Copy each line below that has "wirkt".

### DATA SUPPLIED
-----
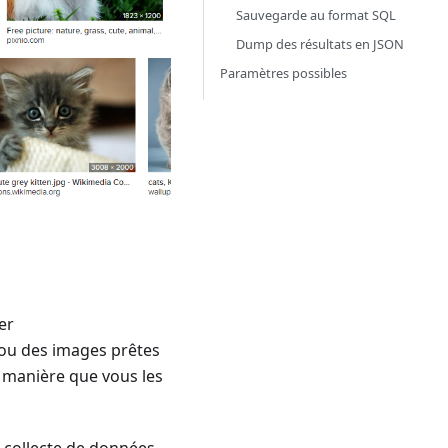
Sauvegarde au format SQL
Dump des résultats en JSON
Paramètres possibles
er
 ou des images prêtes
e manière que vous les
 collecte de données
-----
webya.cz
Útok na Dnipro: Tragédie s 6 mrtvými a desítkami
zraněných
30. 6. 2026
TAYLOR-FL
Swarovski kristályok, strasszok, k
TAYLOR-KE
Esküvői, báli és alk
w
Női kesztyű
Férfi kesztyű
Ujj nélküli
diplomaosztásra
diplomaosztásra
-----
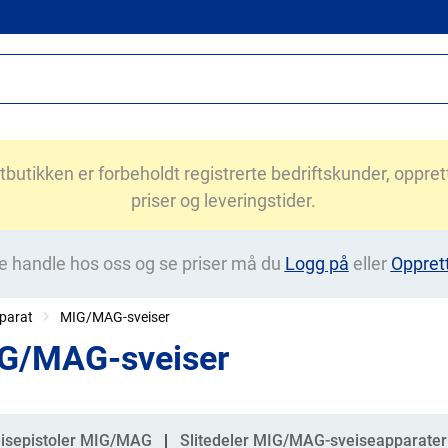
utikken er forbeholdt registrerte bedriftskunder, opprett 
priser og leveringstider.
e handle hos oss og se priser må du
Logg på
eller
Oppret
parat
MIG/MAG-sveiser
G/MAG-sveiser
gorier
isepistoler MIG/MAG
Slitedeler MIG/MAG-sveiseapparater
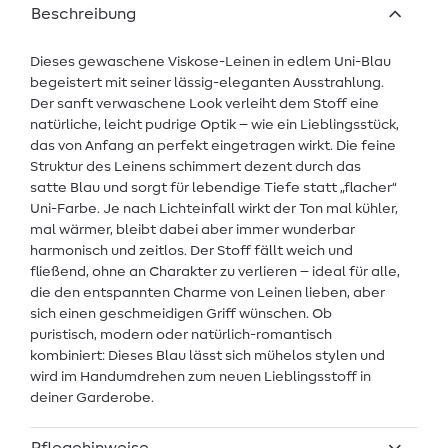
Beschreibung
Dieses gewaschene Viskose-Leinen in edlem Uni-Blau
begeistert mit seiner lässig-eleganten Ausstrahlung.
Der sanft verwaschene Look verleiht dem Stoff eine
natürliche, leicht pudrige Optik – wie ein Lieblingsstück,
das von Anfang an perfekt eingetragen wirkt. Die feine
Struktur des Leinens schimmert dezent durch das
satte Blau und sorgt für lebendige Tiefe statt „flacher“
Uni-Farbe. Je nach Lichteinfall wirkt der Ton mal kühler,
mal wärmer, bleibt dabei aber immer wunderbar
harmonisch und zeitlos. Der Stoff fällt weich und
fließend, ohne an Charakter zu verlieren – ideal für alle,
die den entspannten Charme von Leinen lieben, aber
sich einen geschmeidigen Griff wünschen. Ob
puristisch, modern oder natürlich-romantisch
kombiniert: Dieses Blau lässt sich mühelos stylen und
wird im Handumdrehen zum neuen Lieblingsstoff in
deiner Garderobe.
-----
### EXERCISE RESULT
das von Anfang an perfekt eingetragen wirkt. Die feine
Uni-Farbe. Je nach Lichteinfall wirkt der Ton mal kühler,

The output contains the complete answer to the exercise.